Required work:
Write out nothing except the lines of the entries below, from the first through the one containing "right back paw: (787, 863)", exactly and without pictures.

--

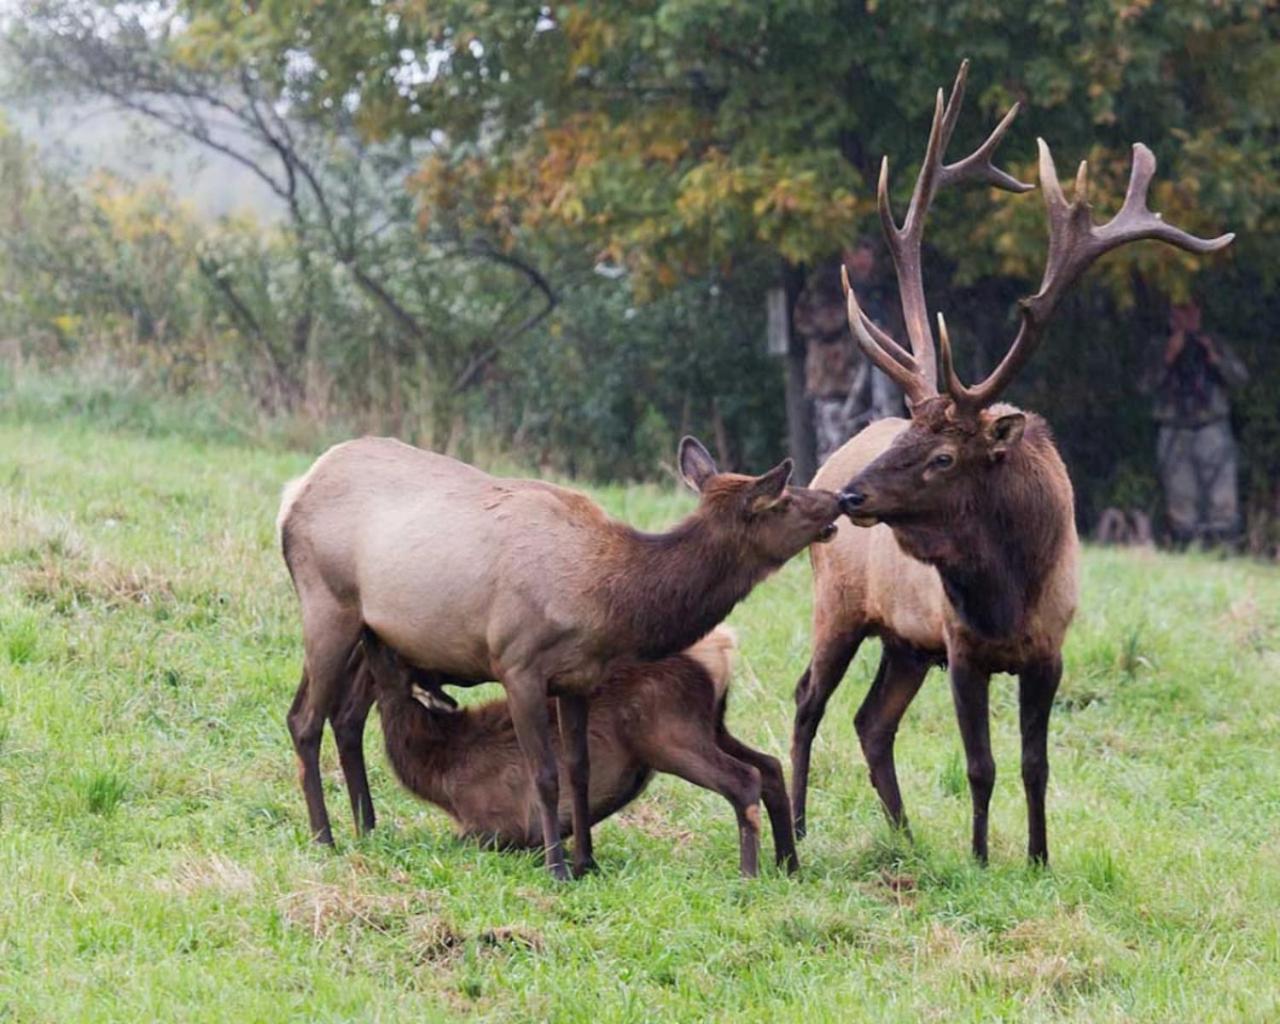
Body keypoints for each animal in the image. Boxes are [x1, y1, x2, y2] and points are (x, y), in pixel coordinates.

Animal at [345, 619, 793, 875]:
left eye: (390, 652)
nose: (365, 628)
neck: (442, 776)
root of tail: (722, 648)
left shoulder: (497, 825)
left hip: (668, 732)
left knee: (744, 778)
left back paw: (748, 873)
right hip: (712, 725)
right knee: (770, 766)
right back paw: (787, 863)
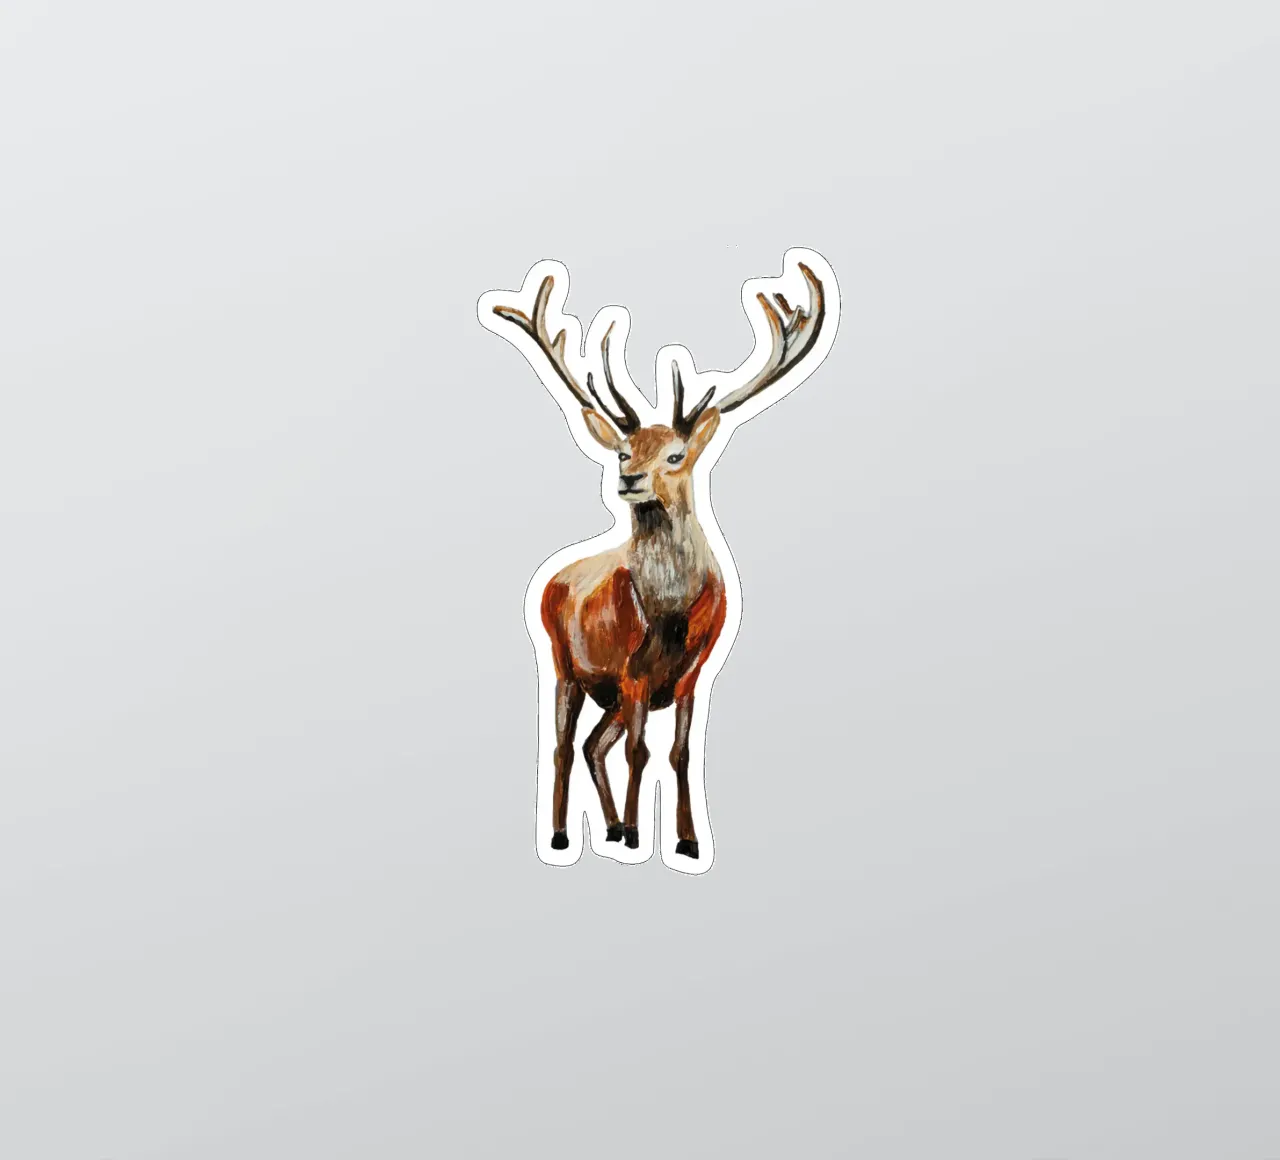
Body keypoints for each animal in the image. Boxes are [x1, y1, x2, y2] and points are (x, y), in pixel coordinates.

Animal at [480, 250, 838, 868]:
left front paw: (687, 840)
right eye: (625, 451)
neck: (668, 613)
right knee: (564, 746)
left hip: (605, 690)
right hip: (563, 661)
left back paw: (606, 827)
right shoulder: (631, 673)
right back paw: (564, 834)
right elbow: (640, 753)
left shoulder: (693, 673)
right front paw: (634, 834)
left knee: (594, 744)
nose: (629, 480)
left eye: (675, 454)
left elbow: (678, 754)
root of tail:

--

Answer to the problem:
Body keypoints for each animal in the image. Boxes are [x1, y1, x2, y2] and points are (x, y), in pixel coordinates.

Animal at [345, 619, 793, 875]:
left eye: (390, 652)
nose: (365, 628)
neck: (442, 776)
root of tail: (722, 648)
left shoulder: (497, 825)
left hip: (668, 732)
left knee: (744, 778)
left back paw: (748, 873)
right hip: (712, 725)
right knee: (770, 766)
right back paw: (787, 863)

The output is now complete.